[PROVIDED ENTRIES — start]

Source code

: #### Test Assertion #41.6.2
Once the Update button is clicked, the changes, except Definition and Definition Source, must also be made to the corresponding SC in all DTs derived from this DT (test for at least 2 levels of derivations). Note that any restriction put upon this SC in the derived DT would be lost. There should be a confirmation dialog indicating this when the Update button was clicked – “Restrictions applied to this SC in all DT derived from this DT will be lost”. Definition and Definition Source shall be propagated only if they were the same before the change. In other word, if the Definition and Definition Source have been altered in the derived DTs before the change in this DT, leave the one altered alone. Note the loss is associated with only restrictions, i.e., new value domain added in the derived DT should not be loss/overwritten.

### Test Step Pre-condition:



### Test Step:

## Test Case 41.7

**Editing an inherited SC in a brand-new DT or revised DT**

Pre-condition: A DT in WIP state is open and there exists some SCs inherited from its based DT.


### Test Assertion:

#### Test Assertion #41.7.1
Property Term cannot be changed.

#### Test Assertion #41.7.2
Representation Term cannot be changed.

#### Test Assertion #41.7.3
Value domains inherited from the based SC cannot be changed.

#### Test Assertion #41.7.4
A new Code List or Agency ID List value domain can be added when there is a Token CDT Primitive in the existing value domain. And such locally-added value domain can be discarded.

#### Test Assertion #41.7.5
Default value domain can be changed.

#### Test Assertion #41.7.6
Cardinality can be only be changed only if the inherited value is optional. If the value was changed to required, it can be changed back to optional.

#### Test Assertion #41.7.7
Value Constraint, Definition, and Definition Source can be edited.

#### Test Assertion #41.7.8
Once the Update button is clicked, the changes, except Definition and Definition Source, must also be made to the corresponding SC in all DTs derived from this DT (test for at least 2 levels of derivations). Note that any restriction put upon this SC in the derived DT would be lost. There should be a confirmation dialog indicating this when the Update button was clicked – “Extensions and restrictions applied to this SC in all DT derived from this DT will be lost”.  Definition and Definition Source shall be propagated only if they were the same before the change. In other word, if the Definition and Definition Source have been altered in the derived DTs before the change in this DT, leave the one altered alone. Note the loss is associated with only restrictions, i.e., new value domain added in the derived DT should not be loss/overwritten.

[PROVIDED ENTRIES — finish]

Can you print the lines of the entries word for word, starting with the line containing "#### Test Assertion #41.7.2" and going on through the line containing "Value Constraint, Definition, and"?

[PROBLEM SOLUTION]:
#### Test Assertion #41.7.2
Representation Term cannot be changed.

#### Test Assertion #41.7.3
Value domains inherited from the based SC cannot be changed.

#### Test Assertion #41.7.4
A new Code List or Agency ID List value domain can be added when there is a Token CDT Primitive in the existing value domain. And such locally-added value domain can be discarded.

#### Test Assertion #41.7.5
Default value domain can be changed.

#### Test Assertion #41.7.6
Cardinality can be only be changed only if the inherited value is optional. If the value was changed to required, it can be changed back to optional.

#### Test Assertion #41.7.7
Value Constraint, Definition, and Definition Source can be edited.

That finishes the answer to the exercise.